__What you have to do__
Below are the records; copy exactly the lines from the first through the one containing "To know what", both included, and leave out the pictures.

···

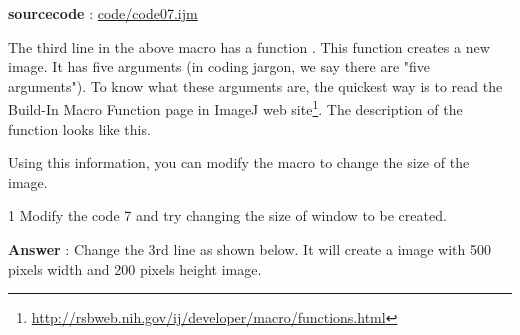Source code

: \textbf{sourcecode} : \href{http://www.example.com/contents}{code/code07.ijm}

The third line in the above macro has a function . This
function creates a new image. It has five arguments (in coding jargon, we say
there are "five arguments"). To know what these arguments are, 
the quickest way is to read the Build-In Macro Function page in ImageJ web site\footnote{\url{http://rsbweb.nih.gov/ij/developer/macro/functions.html}}.  
The description of the function  looks like this.

\begin{indentCom}


\end{indentCom}
Using this information, you can modify the macro to change the size of the image.

\begin{indentexercise}
{1}
Modify the code 7 and try changing the size of window to be created.

\item \textbf{Answer} : Change the 3rd line as shown below. It will create a image with 500 pixels width and 200 pixels height image.
\end{indentexercise}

···

__Your response__
Source code

: \textbf{sourcecode} : \href{http://www.example.com/contents}{code/code07.ijm}

The third line in the above macro has a function . This
function creates a new image. It has five arguments (in coding jargon, we say
there are "five arguments"). To know what these arguments are, 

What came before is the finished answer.